Even so, the question of why Gypsy resorted to murder rather than asking someone in her community for help remains a haunting one in the series, represented by the Blanchards' bewildered neighbors (Chloe Sevigny and AnnaSophia Robb).
 
"For both Nick and me, it was important to dramatize what kind of captivity this was," Dean said. "That it was psychological — it wasn't just locks on doors or being tied to the bed, although some of those things happen. The fact was, Gypsy was sitting in that wheelchair to please her mother. She believed that her mother could not survive a situation in which she got out of that chair and was honest with her friends and neighbors."
 
 
Though Dean spoke with Gypsy for her article, she has had no contact with her during the production process ("She chose to no longer be in touch with us," Dean said).
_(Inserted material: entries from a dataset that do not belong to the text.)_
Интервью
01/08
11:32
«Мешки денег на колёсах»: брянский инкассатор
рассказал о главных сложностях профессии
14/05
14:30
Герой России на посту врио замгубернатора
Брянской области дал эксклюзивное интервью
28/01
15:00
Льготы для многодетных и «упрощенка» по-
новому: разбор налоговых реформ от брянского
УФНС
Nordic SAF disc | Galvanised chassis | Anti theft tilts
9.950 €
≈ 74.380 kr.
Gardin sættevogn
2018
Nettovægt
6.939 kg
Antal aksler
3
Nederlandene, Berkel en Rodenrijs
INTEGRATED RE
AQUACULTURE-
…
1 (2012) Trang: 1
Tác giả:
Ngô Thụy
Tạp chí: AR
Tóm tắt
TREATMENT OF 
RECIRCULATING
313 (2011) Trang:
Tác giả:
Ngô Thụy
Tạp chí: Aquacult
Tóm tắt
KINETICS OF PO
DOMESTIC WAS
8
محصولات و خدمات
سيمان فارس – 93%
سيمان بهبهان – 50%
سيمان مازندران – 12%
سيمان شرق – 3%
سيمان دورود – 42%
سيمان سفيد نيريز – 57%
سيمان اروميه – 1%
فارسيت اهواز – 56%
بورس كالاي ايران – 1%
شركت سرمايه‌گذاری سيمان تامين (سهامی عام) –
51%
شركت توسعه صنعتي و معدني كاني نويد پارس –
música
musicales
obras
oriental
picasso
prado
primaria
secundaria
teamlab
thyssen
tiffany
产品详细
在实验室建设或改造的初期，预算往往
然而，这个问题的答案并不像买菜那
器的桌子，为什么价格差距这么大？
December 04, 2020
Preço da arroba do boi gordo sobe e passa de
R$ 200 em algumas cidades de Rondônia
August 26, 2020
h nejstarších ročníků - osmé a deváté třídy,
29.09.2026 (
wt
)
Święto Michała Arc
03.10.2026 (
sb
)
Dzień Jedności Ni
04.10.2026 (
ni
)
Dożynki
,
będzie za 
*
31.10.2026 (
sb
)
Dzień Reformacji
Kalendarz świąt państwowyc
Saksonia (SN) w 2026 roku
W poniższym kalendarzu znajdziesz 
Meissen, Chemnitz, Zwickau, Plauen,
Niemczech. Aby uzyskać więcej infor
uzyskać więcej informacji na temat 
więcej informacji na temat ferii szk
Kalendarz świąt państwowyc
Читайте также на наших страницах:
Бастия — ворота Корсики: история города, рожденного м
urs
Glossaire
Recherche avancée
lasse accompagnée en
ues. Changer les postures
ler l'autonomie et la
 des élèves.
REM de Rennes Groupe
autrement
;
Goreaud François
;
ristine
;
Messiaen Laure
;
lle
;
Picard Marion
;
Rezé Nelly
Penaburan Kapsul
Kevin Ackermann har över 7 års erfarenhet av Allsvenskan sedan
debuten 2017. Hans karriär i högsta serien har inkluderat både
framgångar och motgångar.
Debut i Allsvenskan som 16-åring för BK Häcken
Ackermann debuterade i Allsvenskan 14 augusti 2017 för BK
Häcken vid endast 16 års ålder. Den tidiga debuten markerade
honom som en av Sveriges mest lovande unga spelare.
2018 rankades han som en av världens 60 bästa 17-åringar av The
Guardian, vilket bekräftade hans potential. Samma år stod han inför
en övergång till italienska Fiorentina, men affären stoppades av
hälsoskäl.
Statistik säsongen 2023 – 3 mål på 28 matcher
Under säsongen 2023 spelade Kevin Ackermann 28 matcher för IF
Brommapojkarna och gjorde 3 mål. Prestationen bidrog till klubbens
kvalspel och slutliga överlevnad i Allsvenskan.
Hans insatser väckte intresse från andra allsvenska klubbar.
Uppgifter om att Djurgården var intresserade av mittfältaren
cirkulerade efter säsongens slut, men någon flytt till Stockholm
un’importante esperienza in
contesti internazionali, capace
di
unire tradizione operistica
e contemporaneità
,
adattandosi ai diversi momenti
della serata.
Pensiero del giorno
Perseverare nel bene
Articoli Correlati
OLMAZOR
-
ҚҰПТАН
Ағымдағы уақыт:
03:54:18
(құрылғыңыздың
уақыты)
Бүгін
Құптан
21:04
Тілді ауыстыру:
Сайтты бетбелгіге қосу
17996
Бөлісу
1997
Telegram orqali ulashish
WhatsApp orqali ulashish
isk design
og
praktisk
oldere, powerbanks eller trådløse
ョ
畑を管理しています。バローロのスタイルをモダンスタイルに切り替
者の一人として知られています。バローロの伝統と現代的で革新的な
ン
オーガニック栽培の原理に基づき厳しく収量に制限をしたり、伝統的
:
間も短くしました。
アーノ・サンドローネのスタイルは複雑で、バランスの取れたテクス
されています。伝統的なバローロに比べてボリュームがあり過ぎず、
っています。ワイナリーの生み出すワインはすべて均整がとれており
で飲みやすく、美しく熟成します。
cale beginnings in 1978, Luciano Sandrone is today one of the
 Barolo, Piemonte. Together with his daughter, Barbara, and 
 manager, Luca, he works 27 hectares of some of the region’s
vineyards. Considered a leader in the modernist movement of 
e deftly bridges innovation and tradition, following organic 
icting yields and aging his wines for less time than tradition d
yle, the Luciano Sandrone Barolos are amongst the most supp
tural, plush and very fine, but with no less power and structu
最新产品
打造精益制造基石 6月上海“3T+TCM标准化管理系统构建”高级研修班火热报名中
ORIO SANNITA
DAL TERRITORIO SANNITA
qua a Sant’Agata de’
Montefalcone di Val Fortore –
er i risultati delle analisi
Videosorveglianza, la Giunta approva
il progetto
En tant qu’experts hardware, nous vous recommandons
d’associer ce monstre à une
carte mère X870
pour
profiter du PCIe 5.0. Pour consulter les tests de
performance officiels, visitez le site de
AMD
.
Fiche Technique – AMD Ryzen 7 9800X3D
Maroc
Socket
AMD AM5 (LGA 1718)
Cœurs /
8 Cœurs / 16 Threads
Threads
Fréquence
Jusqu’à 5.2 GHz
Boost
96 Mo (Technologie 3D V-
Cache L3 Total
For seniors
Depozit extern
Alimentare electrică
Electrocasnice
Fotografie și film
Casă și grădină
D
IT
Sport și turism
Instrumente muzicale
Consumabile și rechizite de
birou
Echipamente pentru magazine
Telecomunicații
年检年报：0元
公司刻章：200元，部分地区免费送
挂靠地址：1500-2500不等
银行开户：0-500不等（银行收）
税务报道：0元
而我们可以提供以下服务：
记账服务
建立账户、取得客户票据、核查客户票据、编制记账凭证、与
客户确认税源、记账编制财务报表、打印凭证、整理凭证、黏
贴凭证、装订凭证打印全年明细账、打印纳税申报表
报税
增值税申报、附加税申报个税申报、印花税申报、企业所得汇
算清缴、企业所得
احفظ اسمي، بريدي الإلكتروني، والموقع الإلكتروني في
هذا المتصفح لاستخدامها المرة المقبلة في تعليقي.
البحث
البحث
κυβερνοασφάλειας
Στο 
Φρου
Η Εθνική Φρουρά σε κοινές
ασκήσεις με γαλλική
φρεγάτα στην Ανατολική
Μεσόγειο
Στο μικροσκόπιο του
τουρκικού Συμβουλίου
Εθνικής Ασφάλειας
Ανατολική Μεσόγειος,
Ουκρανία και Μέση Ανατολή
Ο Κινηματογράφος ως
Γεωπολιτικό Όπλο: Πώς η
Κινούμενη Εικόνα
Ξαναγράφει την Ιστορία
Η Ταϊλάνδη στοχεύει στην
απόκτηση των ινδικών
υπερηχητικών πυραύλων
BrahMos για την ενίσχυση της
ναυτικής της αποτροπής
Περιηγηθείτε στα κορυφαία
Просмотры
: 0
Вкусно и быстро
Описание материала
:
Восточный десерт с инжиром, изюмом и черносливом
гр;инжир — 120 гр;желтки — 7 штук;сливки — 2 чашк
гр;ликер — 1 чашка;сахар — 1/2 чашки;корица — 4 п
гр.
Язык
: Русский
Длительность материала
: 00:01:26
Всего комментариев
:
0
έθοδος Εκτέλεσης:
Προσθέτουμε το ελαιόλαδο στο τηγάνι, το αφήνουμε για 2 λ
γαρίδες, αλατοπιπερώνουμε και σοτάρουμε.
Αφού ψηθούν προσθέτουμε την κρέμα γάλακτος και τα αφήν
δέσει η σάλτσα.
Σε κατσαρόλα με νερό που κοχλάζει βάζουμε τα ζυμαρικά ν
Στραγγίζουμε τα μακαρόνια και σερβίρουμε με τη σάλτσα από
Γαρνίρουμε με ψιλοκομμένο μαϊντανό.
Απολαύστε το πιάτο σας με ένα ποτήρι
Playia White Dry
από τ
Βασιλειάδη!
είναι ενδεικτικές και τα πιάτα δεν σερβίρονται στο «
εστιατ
Still, the show takes place largely from Gypsy’s perspective, and its visual style evolves accordingly as she matures over a seven-year span, moving from pastel pinks and blues to vivid primary colors.
 
"She’s in this rage of having her sexuality and her adolescence and womanhood knocking at the door, with all the needs and desire that implies," explained Laure de Clermont-Tonnerre, who directed three of the series' eight episodes. "We go from pastels to aggressive colors, and from the doll's house to the haunted house."
 
The Act premiered Wednesday, March 20 on Hulu. New episodes will stream weekly.